Iga i Keys grały całe spotkanie bardzo nerwowo. Już w poprzednim meczu pierwszy serwis tak dobrze nie działał jak wcześniej, zaczęła jak Coco popełniać podwójne błedy, no i forhend nie działał tak dobrze jak wcześniej co było spowodowane tym, że miała po drugiej stronie Keys, która moim zdaniem jest obecnie taką jeszcze lepszą wersją Rybakiny. Lepiej serwuje od Ryby, a forhend i bakhand to są takie atomówki, że żadna dziewczyna nie ma lepszych tych zagrań i jeśli będzie zdrowa w finale i po tak ciężkim boju pozbiera się to może mieć z nią Saba problem w finale. I nie wiem czy to jest problem u Igi że nerwowo nie wytrzymała półfinału, bo pierwszy raz przegrała mecz w którym miała piłke meczową, to nie zdarzyło się któryś raz z rzędu. Problemem jest to że ma wciąż, mimo wygrana z Rybakiną niedawno na szybkim korcie, problem z mocno uderzającymi na szybkim korcie, ale poprawa jest taka, że przegrała po zaciętym meczu, a nie po laniu (nie licząc drugiego seta) i to jak stres na nią wpływa w najważniejszych meczach, gdy nagle to co wcześniej działało w turnieju (forhend, pierwszy serwis) przestaje funkcjonować i przestaje grać rozważnie, tylko wróciła do grania jeszcze szybciej.
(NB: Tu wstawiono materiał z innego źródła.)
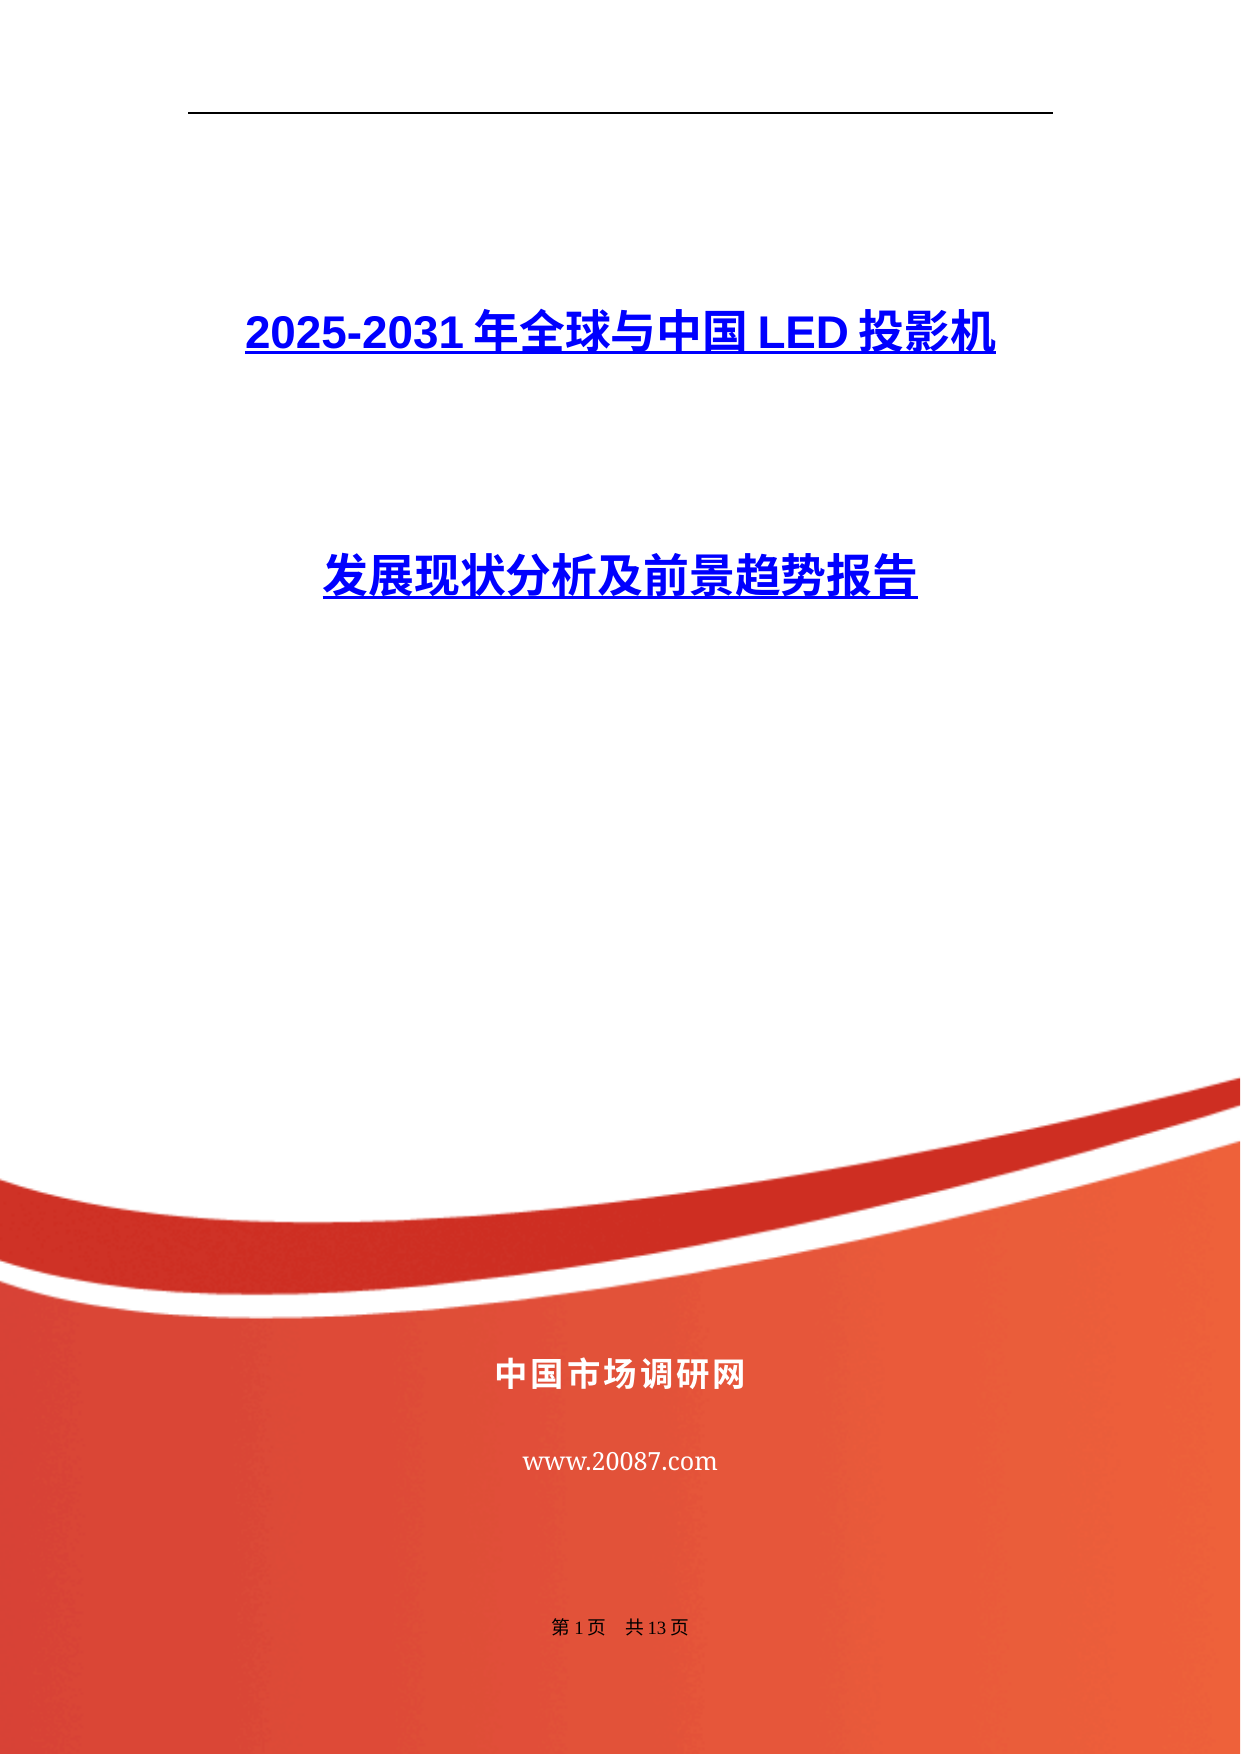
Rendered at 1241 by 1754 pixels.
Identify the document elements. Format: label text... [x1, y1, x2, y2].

Iga chyba już ma tak w swoim tenisowym DNA że ciężko jest się jej przestawić, zrobiła to z Ryba na UC, ale z Keys wróciła do starych nawyków. Pierwszy raz w przypadku Igi można powiedzieć że to był mecz zmarnowanych okazji, które się mszczą. No i można też powiedzieć, że gdyby grały do siedmiu punktów a nie 10 w tiebreaku, to wtedy by wygrała bo było 7:5 dla Polki. Podobnie jak na początku współpracy z Wiktorowskim z nowym trenerem powtarza dokładnie ten sam wynik co w 2022 roku na AO. Tak jak pewnie bardzo Sabę zabolał finał w Madrycie to jestem pewien, że dzisiejszy półfinał AO zabolał Igę.
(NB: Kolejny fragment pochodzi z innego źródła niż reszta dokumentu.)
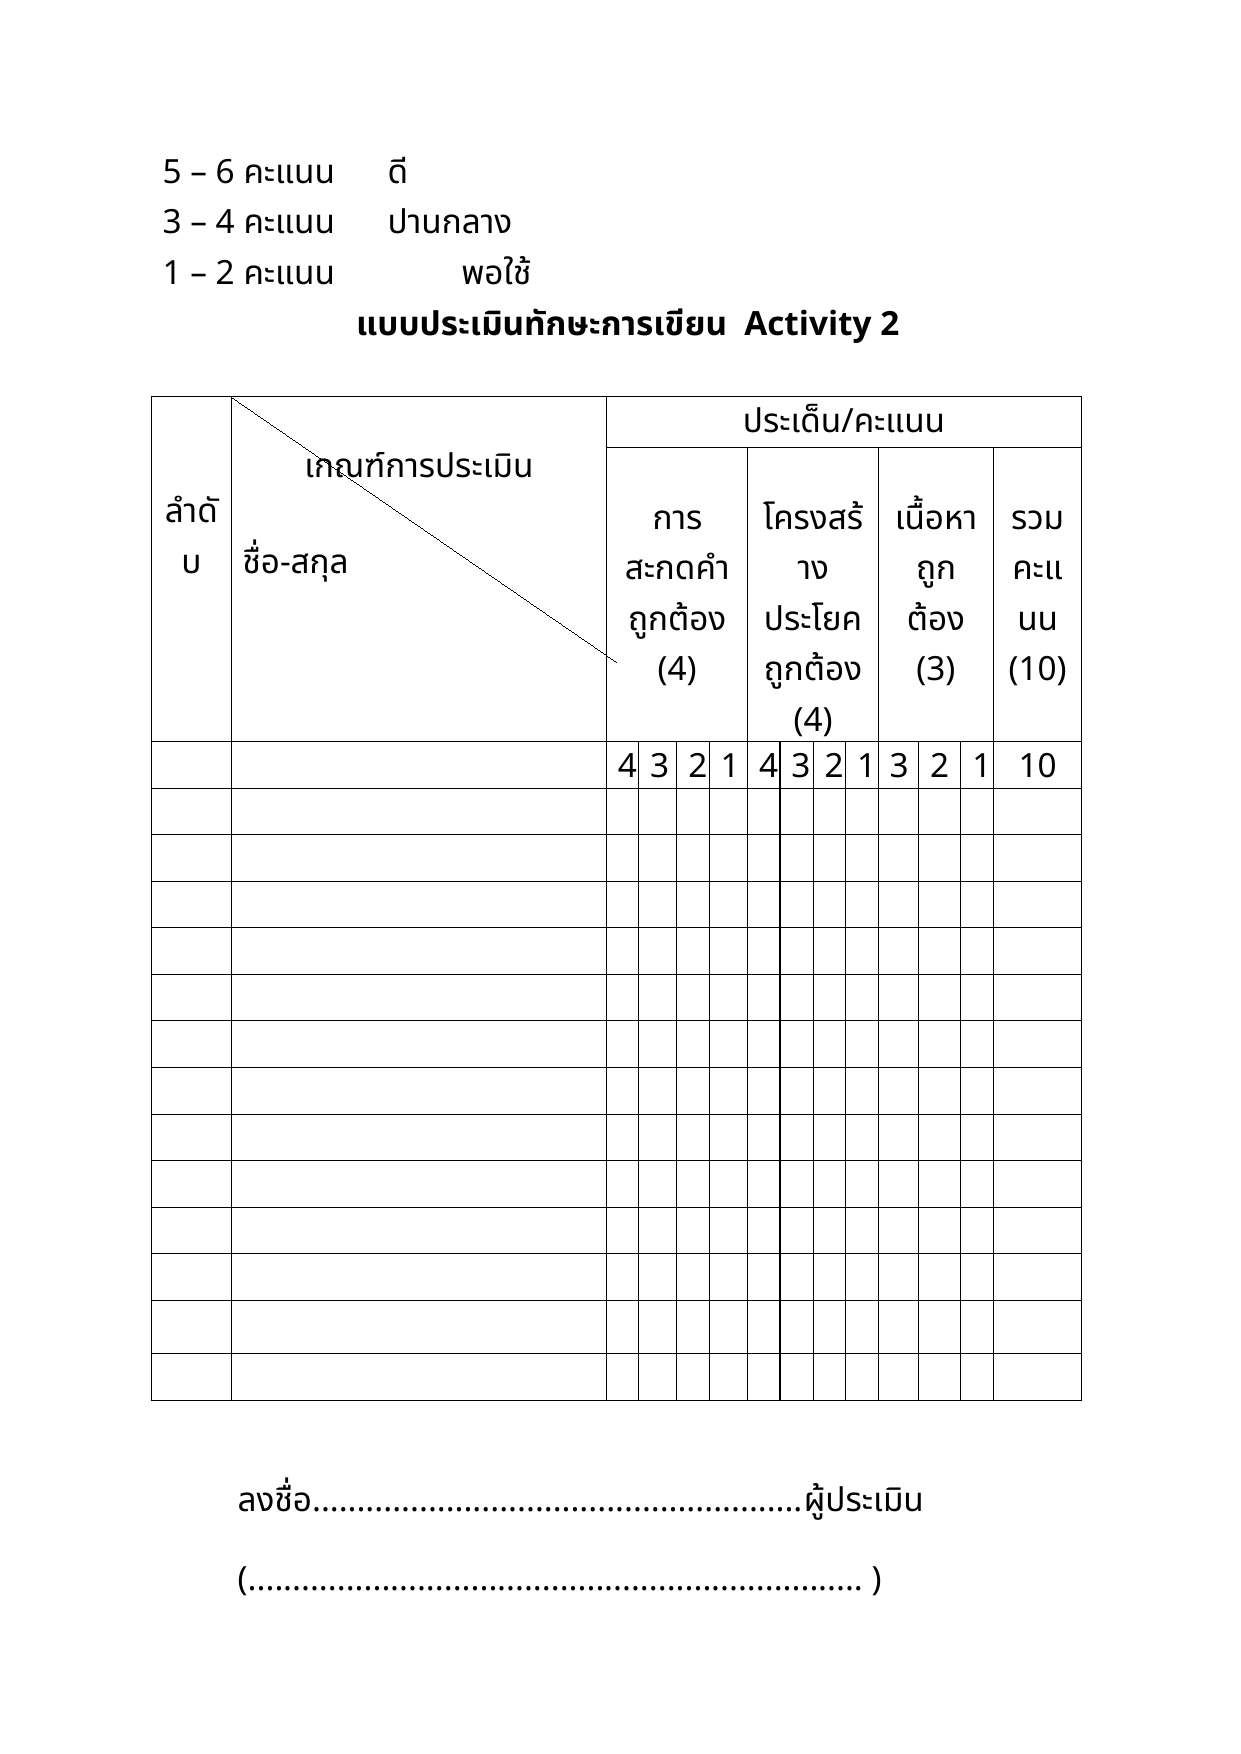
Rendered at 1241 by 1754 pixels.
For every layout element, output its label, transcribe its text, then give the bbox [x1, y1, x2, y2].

table_cell [607, 1354, 638, 1400]
table_cell [919, 789, 960, 834]
table_cell [961, 1208, 993, 1253]
table_cell [607, 975, 638, 1020]
table_cell [961, 1301, 993, 1353]
table_cell [639, 928, 676, 974]
table_cell [879, 928, 918, 974]
table_cell 2 [814, 742, 845, 788]
table_cell 3 [781, 742, 813, 788]
table_cell [846, 1161, 878, 1207]
table_cell 3 [879, 742, 918, 788]
table_cell [232, 928, 606, 974]
text ลงชื่อ.......................................................ผู้ประเมิน [162, 1447, 1092, 1526]
table_cell [152, 1115, 231, 1160]
table_cell [232, 789, 606, 834]
table_cell [677, 882, 709, 927]
table_cell รวม คะแนน (10) [994, 448, 1081, 741]
table_cell การสะกดคำถูกต้อง (4) [607, 448, 747, 741]
table_cell [879, 1068, 918, 1114]
table_cell [710, 882, 747, 927]
table_cell [994, 1254, 1081, 1299]
table_cell 4 [607, 742, 638, 788]
table_cell [748, 975, 779, 1020]
table_cell [748, 882, 779, 927]
table_cell [846, 928, 878, 974]
table_cell [919, 1021, 960, 1067]
table_header ประเด็น/คะแนน [607, 397, 1081, 447]
table_cell [639, 1068, 676, 1114]
text 3 – 4 คะแนน ปานกลาง [162, 198, 1092, 249]
table_cell [152, 789, 231, 834]
table_cell [152, 1161, 231, 1207]
table_cell [846, 1208, 878, 1253]
table_cell [639, 1115, 676, 1160]
table_cell [639, 1161, 676, 1207]
table_cell [961, 1115, 993, 1160]
table_cell [710, 789, 747, 834]
table_cell [677, 1354, 709, 1400]
table_cell [814, 928, 845, 974]
table_cell [879, 1301, 918, 1353]
table_cell [814, 975, 845, 1020]
table_cell [814, 789, 845, 834]
table_cell [710, 1208, 747, 1253]
table_cell [710, 1301, 747, 1353]
table_cell [961, 1161, 993, 1207]
table_cell [814, 1068, 845, 1114]
table_header ลำดับ [152, 397, 231, 741]
table_cell [152, 1254, 231, 1299]
table_cell [814, 1208, 845, 1253]
table_cell [710, 928, 747, 974]
table_cell [961, 1068, 993, 1114]
table_cell [919, 928, 960, 974]
table_cell [994, 835, 1081, 881]
table_cell [846, 789, 878, 834]
table_cell [919, 975, 960, 1020]
table_cell [152, 1208, 231, 1253]
text (..................................................................... ) [162, 1526, 1092, 1600]
table_cell [639, 1354, 676, 1400]
table_cell [232, 1254, 606, 1299]
table_cell [781, 1301, 813, 1353]
table_cell [846, 975, 878, 1020]
table_cell [152, 1021, 231, 1067]
table_cell เนื้อหาถูกต้อง (3) [879, 448, 993, 741]
table_cell [814, 1115, 845, 1160]
table_cell [781, 1115, 813, 1160]
table_cell [781, 1208, 813, 1253]
table_cell [639, 1301, 676, 1353]
table_cell [994, 1115, 1081, 1160]
table_cell [710, 1115, 747, 1160]
table_cell [961, 789, 993, 834]
table_cell [748, 1301, 779, 1353]
table_cell [677, 1115, 709, 1160]
table_cell [781, 789, 813, 834]
table_cell [814, 1354, 845, 1400]
table_cell [781, 1021, 813, 1067]
table_cell [232, 882, 606, 927]
table_cell [961, 975, 993, 1020]
table_cell [781, 928, 813, 974]
table_cell [232, 742, 606, 788]
table_cell [677, 1021, 709, 1067]
table_cell [677, 835, 709, 881]
table_cell [677, 1161, 709, 1207]
table_cell [232, 1208, 606, 1253]
table_cell [677, 1068, 709, 1114]
table_cell [879, 1254, 918, 1299]
table_cell [846, 835, 878, 881]
table_cell [232, 975, 606, 1020]
table_cell [879, 835, 918, 881]
table_cell [607, 928, 638, 974]
table_cell [846, 1301, 878, 1353]
table_cell [607, 882, 638, 927]
table_cell [748, 1161, 779, 1207]
table_cell [781, 975, 813, 1020]
table_cell [639, 975, 676, 1020]
table_cell 10 [994, 742, 1081, 788]
table_cell [152, 928, 231, 974]
table_cell [879, 1161, 918, 1207]
table_cell [814, 835, 845, 881]
table_cell [879, 1354, 918, 1400]
table_cell [961, 928, 993, 974]
table_cell [879, 882, 918, 927]
table_cell [152, 975, 231, 1020]
table_cell [607, 789, 638, 834]
table_cell [879, 1021, 918, 1067]
text 5 – 6 คะแนน ดี [162, 148, 1092, 198]
table_cell [748, 1115, 779, 1160]
table_cell [639, 835, 676, 881]
table_cell [846, 882, 878, 927]
table_cell [961, 1021, 993, 1067]
table_cell [232, 1301, 606, 1353]
table_cell [748, 1208, 779, 1253]
table_cell [710, 1068, 747, 1114]
table_cell [152, 742, 231, 788]
table_cell [232, 1115, 606, 1160]
table_cell [748, 789, 779, 834]
table_cell [879, 1208, 918, 1253]
table_cell [814, 1254, 845, 1299]
table_cell [607, 1208, 638, 1253]
table_cell [152, 1354, 231, 1400]
table_cell [781, 1161, 813, 1207]
table_cell [152, 1301, 231, 1353]
table_cell 4 [748, 742, 779, 788]
table_cell [607, 835, 638, 881]
table_cell [994, 882, 1081, 927]
table_cell [781, 835, 813, 881]
table_cell [846, 1021, 878, 1067]
table_cell [232, 835, 606, 881]
table_cell [994, 1301, 1081, 1353]
table_cell 1 [710, 742, 747, 788]
table_cell 2 [919, 742, 960, 788]
table_cell [677, 1208, 709, 1253]
table_cell [639, 789, 676, 834]
table_cell [994, 1208, 1081, 1253]
table_cell [639, 882, 676, 927]
table_cell [232, 1068, 606, 1114]
table_cell [919, 1068, 960, 1114]
text 1 – 2 คะแนน พอใช้ [162, 249, 1092, 299]
table_cell [607, 1068, 638, 1114]
table_cell [994, 1021, 1081, 1067]
table_cell [607, 1161, 638, 1207]
table_cell 2 [677, 742, 709, 788]
table_cell 1 [846, 742, 878, 788]
table_cell [232, 1021, 606, 1067]
table_cell [879, 789, 918, 834]
table_cell [781, 1068, 813, 1114]
table_cell [710, 1354, 747, 1400]
table_cell [994, 975, 1081, 1020]
table_cell [879, 975, 918, 1020]
table_cell [846, 1115, 878, 1160]
table_cell [232, 1354, 606, 1400]
table_cell [781, 882, 813, 927]
table_cell [152, 1068, 231, 1114]
table_cell [919, 1161, 960, 1207]
table_cell [710, 835, 747, 881]
table_cell [919, 882, 960, 927]
table_cell [748, 835, 779, 881]
table_cell [919, 835, 960, 881]
table_cell [639, 1208, 676, 1253]
table_cell [994, 1068, 1081, 1114]
table_cell [961, 1354, 993, 1400]
table_cell [710, 1161, 747, 1207]
table_cell [639, 1021, 676, 1067]
table_cell [677, 975, 709, 1020]
table_cell [677, 1301, 709, 1353]
table_cell [710, 975, 747, 1020]
table_cell [961, 1254, 993, 1299]
table_cell [710, 1254, 747, 1299]
table_cell [677, 928, 709, 974]
table_cell [748, 1254, 779, 1299]
table_cell [781, 1254, 813, 1299]
table_cell [607, 1254, 638, 1299]
table_cell [677, 789, 709, 834]
table_cell โครงสร้างประโยคถูกต้อง (4) [748, 448, 878, 741]
table_cell [879, 1115, 918, 1160]
table_cell [961, 835, 993, 881]
table_cell 1 [961, 742, 993, 788]
table_cell [919, 1301, 960, 1353]
table_cell [994, 1161, 1081, 1207]
table_cell [748, 1021, 779, 1067]
table_cell [232, 1161, 606, 1207]
table_header เกณฑ์การประเมิน ชื่อ-สกุล [232, 397, 606, 741]
table_cell [639, 1254, 676, 1299]
table_cell [994, 789, 1081, 834]
table_cell [710, 1021, 747, 1067]
table_cell [919, 1115, 960, 1160]
table_cell [607, 1115, 638, 1160]
table_cell [846, 1068, 878, 1114]
table_cell [748, 1068, 779, 1114]
table_cell [607, 1021, 638, 1067]
table_cell 3 [639, 742, 676, 788]
table_cell [846, 1254, 878, 1299]
table_cell [814, 1021, 845, 1067]
table_cell [748, 928, 779, 974]
table_cell [814, 882, 845, 927]
table_cell [152, 835, 231, 881]
table_cell [961, 882, 993, 927]
table_cell [919, 1254, 960, 1299]
table_cell [607, 1301, 638, 1353]
table_cell [994, 1354, 1081, 1400]
table_cell [677, 1254, 709, 1299]
table_cell [152, 882, 231, 927]
text แบบประเมินทักษะการเขียน Activity 2 [162, 299, 1092, 350]
table_cell [994, 928, 1081, 974]
table_cell [814, 1161, 845, 1207]
table_cell [814, 1301, 845, 1353]
table_cell [748, 1354, 779, 1400]
table_cell [919, 1208, 960, 1253]
table_cell [919, 1354, 960, 1400]
table_cell [781, 1354, 813, 1400]
table_cell [846, 1354, 878, 1400]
@michax77: Jakie problemy mentalne? Kiedy Iga przegrała mając pilki meczowe? To był pierwszy taki mecz, że przegrała majac piłki meczowe, wcześniej to zdarzało się Sabie np rok temu w Madrycie w meczu z Igą, a dzisiejszy mecz bardzo mi tamte spotkanie przypominał. Było wiele meczów, gdy wydawało się zę przegra, broniła piłek meczowych to większość meczów takich wygrywała właśnie mentalem (mecz z Osaką na RG, z Collins na AO, z Sabą w Madrycie rok temu, itd), dziś pierwszy raz taki mecz przegrała, gdzie to ona miała piłkę meczową i nie wykorzystała jej. Widać że stawka meczu ją zjadła, była bardzo zestresowana, a wcale Keys nie zagrała słabo, grała tak samo jak Iga, nierówno, ale w najważniejszych momentach była lepsza co pokazują statystyki, bo oprócz pierwszego serwisu to we wszystkich elementach gry Keys miała podobne procenty co Iga.